Historiettes (1906)/Champagne

Texte établi par Louis MonmerquéMercure de France (p. 232-233).

CHAMPAGNE modifier

Champagne le coiffeur contoit, il y a long-temps, une chose de madame de Choisy que personne n’a crue : il disoit qu’étant une fois allé trouver la princesse Marie à Notre- Dame-des-Vertus, où elle prenoit l’air chez Montelon, son avocat, il étoit entré dans la chambre de madame de Choisy, qui y étoit aussi, et que, l’ayant rencontrée au lit, il avoit été assez heureux pour trouver l’heure du berger ; mais que ce n’étoit pas ce qu’on pensoit, et qu’elle avoit les cuisses fort maigres. Un des parents de la dame, qui m’a conté cela, dit qu’il chercha quelque temps Champagne pour le rouer de coups, mais que le coquin se cacha. Je ne sais comment, après une chose comme celle-la, la reine de Pologne a pu emmener Champagne avec elle.

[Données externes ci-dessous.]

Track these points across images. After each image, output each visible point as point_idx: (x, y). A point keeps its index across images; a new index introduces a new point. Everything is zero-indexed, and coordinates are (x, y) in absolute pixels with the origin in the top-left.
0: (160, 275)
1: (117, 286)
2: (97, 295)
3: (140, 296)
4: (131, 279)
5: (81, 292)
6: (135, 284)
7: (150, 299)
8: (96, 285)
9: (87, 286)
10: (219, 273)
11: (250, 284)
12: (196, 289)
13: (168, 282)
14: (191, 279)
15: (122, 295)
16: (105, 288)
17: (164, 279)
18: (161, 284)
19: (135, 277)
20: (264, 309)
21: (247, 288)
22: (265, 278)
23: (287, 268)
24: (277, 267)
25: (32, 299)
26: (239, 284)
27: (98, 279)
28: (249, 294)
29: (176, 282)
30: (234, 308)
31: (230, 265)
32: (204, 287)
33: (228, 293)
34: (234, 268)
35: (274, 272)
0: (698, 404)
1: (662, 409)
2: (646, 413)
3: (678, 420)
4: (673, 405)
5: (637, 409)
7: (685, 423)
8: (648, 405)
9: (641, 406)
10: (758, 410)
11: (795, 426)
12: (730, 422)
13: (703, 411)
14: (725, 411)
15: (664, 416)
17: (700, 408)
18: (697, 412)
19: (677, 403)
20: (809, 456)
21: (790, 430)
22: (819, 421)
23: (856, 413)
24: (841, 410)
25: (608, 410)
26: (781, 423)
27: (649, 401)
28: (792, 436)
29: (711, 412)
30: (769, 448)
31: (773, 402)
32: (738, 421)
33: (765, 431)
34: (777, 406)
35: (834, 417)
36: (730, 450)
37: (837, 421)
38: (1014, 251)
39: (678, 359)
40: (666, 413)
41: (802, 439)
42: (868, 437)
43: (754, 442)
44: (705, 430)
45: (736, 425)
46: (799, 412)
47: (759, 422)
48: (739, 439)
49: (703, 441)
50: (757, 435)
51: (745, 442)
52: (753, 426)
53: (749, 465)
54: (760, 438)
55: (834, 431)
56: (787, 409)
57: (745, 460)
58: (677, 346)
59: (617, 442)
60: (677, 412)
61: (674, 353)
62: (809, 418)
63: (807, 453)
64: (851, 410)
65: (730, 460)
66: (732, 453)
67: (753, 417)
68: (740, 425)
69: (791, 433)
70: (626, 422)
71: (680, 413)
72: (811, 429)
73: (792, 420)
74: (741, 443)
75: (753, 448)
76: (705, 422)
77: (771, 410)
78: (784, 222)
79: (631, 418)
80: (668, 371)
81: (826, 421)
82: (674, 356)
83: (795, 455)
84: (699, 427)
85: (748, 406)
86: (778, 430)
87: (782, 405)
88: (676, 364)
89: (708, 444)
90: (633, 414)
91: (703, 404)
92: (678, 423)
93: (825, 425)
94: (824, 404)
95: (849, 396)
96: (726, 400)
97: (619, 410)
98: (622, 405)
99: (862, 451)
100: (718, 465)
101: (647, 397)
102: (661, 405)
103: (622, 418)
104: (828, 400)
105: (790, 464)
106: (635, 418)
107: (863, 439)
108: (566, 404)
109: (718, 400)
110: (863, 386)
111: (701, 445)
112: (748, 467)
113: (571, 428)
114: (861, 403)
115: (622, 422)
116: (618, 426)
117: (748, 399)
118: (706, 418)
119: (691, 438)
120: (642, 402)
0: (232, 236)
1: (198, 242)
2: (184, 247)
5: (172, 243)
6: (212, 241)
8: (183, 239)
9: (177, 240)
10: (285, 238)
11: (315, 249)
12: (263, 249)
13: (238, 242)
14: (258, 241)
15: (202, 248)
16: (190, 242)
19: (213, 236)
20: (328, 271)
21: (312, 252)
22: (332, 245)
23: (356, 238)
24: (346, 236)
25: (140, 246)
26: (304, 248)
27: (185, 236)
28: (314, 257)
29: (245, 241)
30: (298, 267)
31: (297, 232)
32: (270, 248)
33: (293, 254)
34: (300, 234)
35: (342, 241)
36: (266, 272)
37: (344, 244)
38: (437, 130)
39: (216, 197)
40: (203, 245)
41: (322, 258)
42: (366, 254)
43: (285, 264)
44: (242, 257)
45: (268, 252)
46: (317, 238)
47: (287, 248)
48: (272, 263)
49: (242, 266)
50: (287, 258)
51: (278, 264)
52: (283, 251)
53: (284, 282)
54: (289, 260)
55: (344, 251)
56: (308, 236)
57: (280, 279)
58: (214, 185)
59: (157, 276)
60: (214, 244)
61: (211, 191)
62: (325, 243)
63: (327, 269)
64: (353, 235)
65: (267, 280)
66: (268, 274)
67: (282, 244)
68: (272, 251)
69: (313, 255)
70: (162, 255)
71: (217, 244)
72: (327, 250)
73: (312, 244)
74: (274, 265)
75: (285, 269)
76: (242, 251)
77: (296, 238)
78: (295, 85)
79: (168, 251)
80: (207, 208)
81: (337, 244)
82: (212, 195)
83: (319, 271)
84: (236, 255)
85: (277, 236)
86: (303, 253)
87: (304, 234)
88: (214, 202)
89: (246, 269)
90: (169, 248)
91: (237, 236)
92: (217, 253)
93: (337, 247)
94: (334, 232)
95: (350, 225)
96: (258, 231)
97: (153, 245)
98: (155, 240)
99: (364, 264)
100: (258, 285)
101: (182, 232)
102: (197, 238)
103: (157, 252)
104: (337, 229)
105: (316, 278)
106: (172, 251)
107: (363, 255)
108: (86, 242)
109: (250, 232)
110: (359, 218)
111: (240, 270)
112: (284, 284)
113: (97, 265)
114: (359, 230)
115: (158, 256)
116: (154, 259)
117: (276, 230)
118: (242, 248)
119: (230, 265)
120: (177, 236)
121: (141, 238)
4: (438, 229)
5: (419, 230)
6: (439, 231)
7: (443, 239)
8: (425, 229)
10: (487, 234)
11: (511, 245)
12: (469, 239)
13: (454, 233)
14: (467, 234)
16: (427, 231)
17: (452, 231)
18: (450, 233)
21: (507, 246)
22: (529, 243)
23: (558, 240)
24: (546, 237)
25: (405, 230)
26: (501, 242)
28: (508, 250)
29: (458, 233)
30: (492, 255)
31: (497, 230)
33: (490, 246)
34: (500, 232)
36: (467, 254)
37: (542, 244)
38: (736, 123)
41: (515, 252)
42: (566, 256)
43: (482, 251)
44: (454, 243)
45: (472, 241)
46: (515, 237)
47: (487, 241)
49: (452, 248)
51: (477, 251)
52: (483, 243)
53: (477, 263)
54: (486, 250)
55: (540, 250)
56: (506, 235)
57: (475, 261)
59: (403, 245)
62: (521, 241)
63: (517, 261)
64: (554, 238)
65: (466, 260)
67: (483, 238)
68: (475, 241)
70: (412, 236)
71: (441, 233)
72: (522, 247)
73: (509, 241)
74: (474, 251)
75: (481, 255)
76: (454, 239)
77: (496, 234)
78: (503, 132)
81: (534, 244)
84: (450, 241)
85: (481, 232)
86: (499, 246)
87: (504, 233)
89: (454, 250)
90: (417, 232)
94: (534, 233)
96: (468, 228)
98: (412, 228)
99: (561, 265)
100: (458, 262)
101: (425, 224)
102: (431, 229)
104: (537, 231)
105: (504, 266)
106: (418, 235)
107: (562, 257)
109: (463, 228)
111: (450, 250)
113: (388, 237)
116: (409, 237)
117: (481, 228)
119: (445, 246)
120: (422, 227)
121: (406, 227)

Ce faquin, par son adresse à coiffer et à se faire valoir, se faisoit rechercher et caresser de toutes les femmes. Leur foiblesse le rendit si insupportable qu’il leur disoit tous les jours cent insolences : il en a laissé telles à demi coiffées ; à d’autres, après avoir fait un coté, il disoit qu’il n’achèveroit pas si elles ne le baisoient ; quelquefois il s’en alloit, et disoit qu’il ne reviendroit pas si on ne faisoit retirer un tel qui lui déplaisoit, et qu’il ne pouvoit rien faire devant ce visage-là. J’ai ouï dire qu’il dit à une femme, qui avoit un gros nez : « Vois-tu, de quelque façon que je te coiffe, tu ne seras jamais bien tant que tu auras ce nez-là. » Avec tout cela elles le couroient, et il a gagné du bien passablement ; car, comme il n’est pas sot, il n’a pas voulu prendre d’argent, de sorte que les présents qu’on lui faisoit lui valoient beaucoup. Lorsqu’il coiffoit une dame, il disoit ce que telle et telle lui avoit donné, et quand il n’étoit pas satisfait, il ajoutoit « Elle a beau m’envoyer quérir, elle ne m’y tient plus. » L’idiote, qui entendoit cela, trembloit de peur qu’il ne lui en fît autant, et lui donnoit deux fois plus qu’elle n’eut fait. Avec cela il étoit médisant comme le diable : il n’y avoit personne à sa fantaisie. De Pologne il alla en Suède, et revint ici avec la reine Christine.